Может быть, иконологию можно определить как богословие, поскольку её основанием является Божественное Откровение? Но предмет богословия – учение о Боге и о путях спасения. Богословие в собственном смысле не занимается изучением тварного мира, вопросами истории и культуры.
Иконология всецело воспринимает православное богословское учение о Боге и о путях спасения, но собственный предмет рассмотрения иконологии – это тварное бытие, включая мир ангельский, мир человеческий и мир космический. Иконология – это учение о Премудрости Божией в мире, являющейся в структурах и образах этого мира. Отсюда и само название «иконология» – учение об образах.

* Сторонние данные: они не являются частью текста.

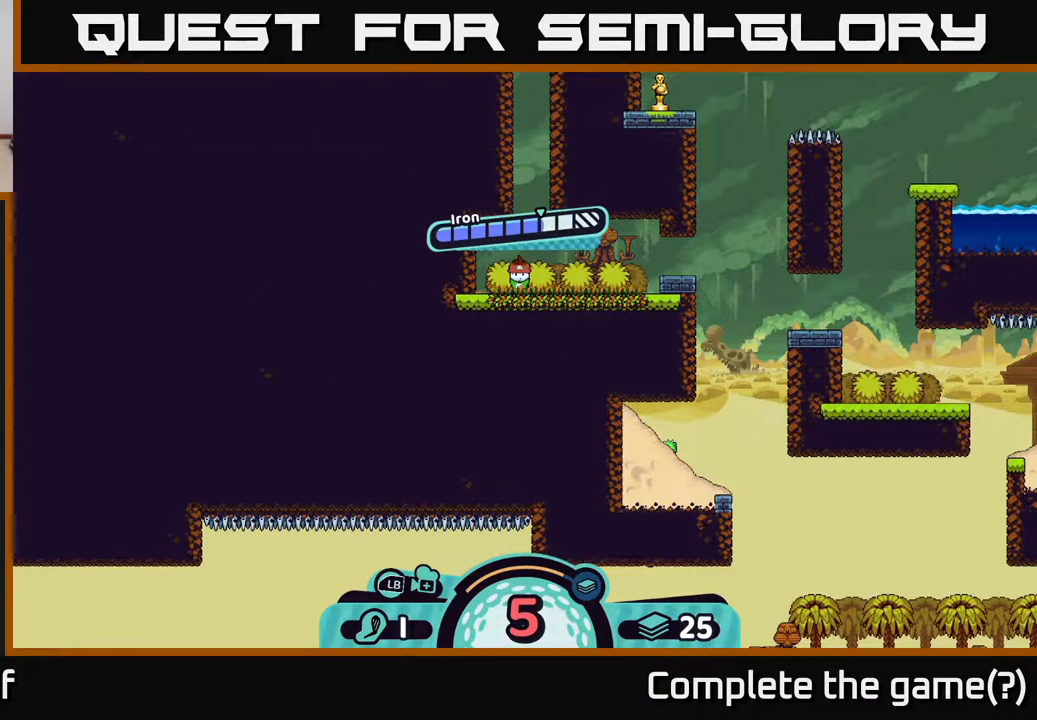
{"buttons": [], "left_stick": "center", "right_stick": "center", "events": []}
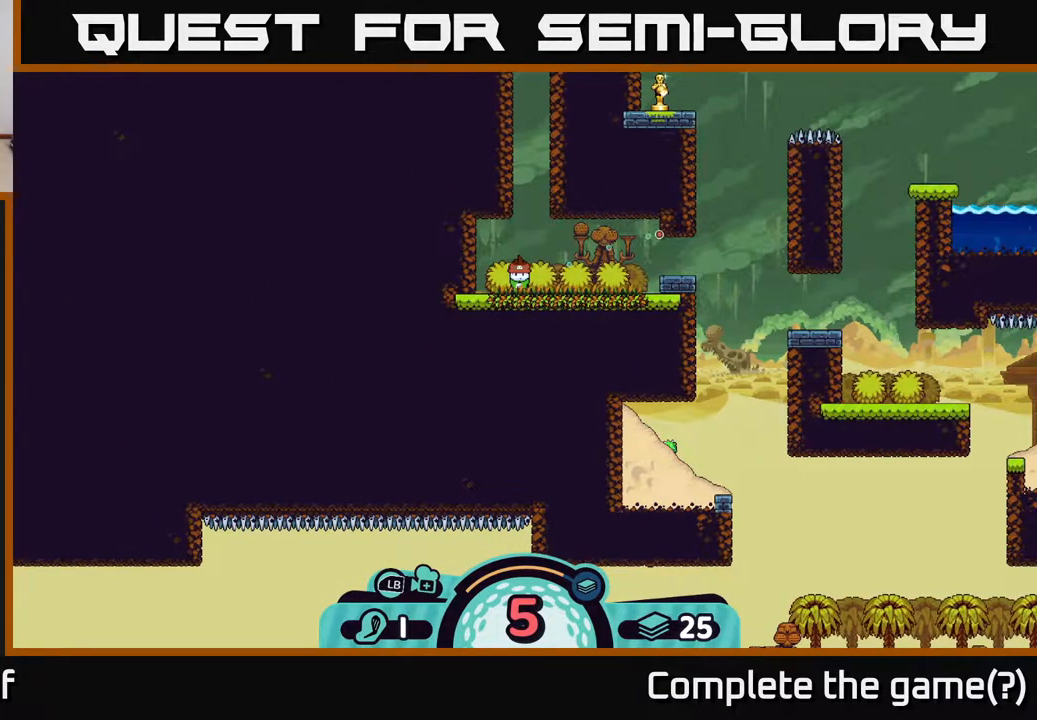
{"buttons": [], "left_stick": "center", "right_stick": "center", "events": []}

По предмету своего рассмотрения иконология близка как философии, так и прочим наукам, и потому нельзя определить ее только как богословие.
Очевидно, наиболее подходящим будет понимание иконологии как синтез богословия и философии, науки, культуры. Иконология – это цельное знание, в принципе объединяющее всю полноту опыта человеческой истории и культуры с основными положениями православной веры и православного церковного опыта, на которых и строится осмысление опыта мирского.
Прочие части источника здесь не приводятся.